DATA RECORDS ::
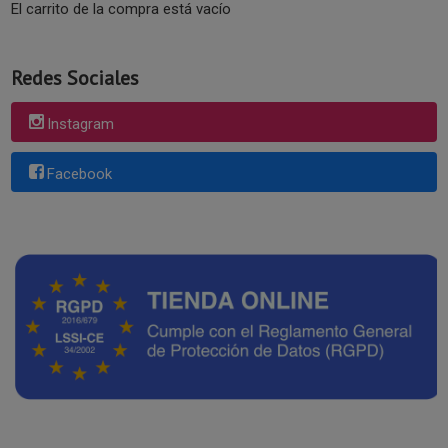
El carrito de la compra está vacío
Redes Sociales
Instagram
Facebook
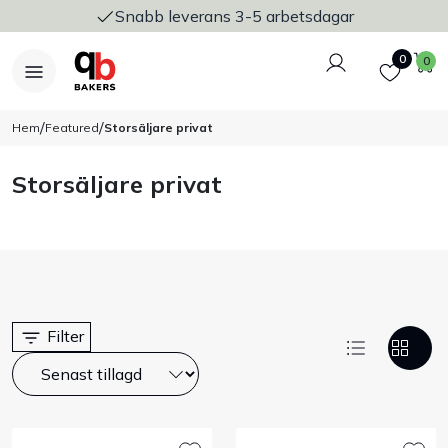
Snabb leverans 3-5 arbetsdagar
Logga in
Favoriter
V
0
0
/
/
Hem
Featured
Storsäljare privat
Storsäljare privat
Nyheter
Bakers Pureline
Bageriplåtar & bakformar
Filter
Stickvagnar & transport
Utensilier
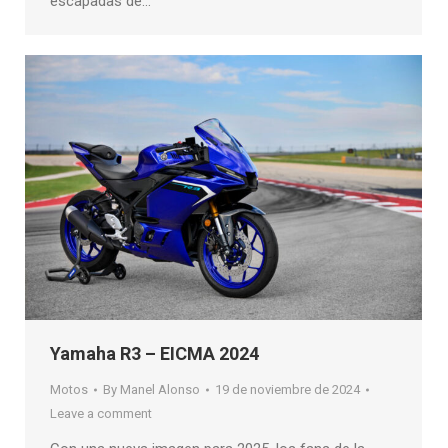
escapadas de…
Yamaha R3 – EICMA 2024
Motos
By
Manel Alonso
19 de noviembre de 2024
Leave a comment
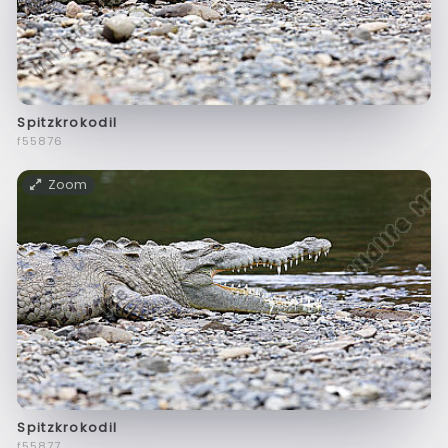
Spitzkrokodil
f55876
Zoom
Spitzkrokodil
f55877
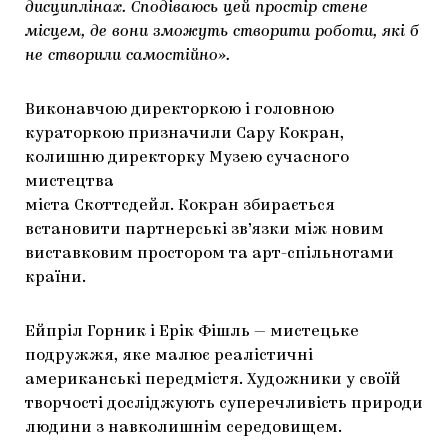
дисциплінах. Сподіваюсь цей простір стене
місцем, де вони зможуть створити роботи, які б
не створили самостійно».
Виконавчою директоркою і головною
кураторкою призначили Сару Кокран,
колишню директорку Музею сучасного
мистецтва
міста Скоттсдейл. Кокран збирається
встановити партнерські зв’язки між новим
виставковим простором та арт-спільнотами
країни.
Ейпріл Горник і Ерік Фішль — мистецьке
подружжя, яке малює реалістичні
американські передмістя. Художники у своїй
творчості досліджують суперечливість природи
людини з навколишнім середовищем.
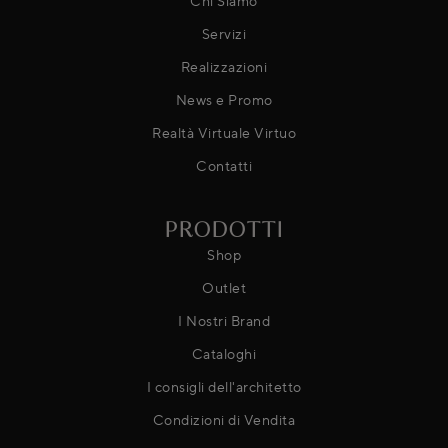
Chi Siamo
Servizi
Realizzazioni
News e Promo
Realtà Virtuale Virtuo
Contatti
PRODOTTI
Shop
Outlet
I Nostri Brand
Cataloghi
I consigli dell'architetto
Condizioni di Vendita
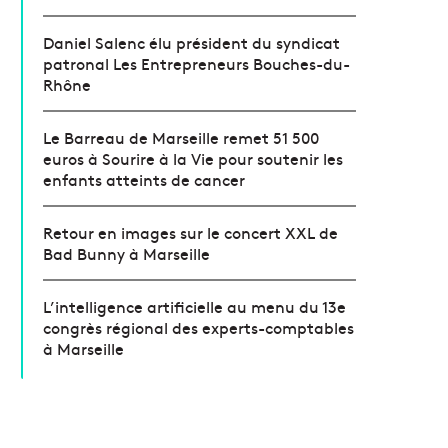
Daniel Salenc élu président du syndicat
patronal Les Entrepreneurs Bouches-du-
Rhône
Le Barreau de Marseille remet 51 500
euros à Sourire à la Vie pour soutenir les
enfants atteints de cancer
Retour en images sur le concert XXL de
Bad Bunny à Marseille
L’intelligence artificielle au menu du 13e
congrès régional des experts-comptables
à Marseille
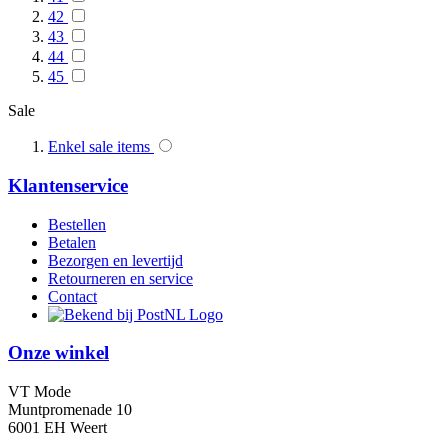
42
43
44
45
Sale
Enkel sale items
Klantenservice
Bestellen
Betalen
Bezorgen en levertijd
Retourneren en service
Contact
Onze winkel
VT Mode
Muntpromenade 10
6001 EH Weert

EXERCISE OBJECTIVE :: Look through the entries above. Copy each line in which the string "Marseille" occurs.

WRITTEN SOLUTION ::
Le Barreau de Marseille remet 51 500
Bad Bunny à Marseille
à Marseille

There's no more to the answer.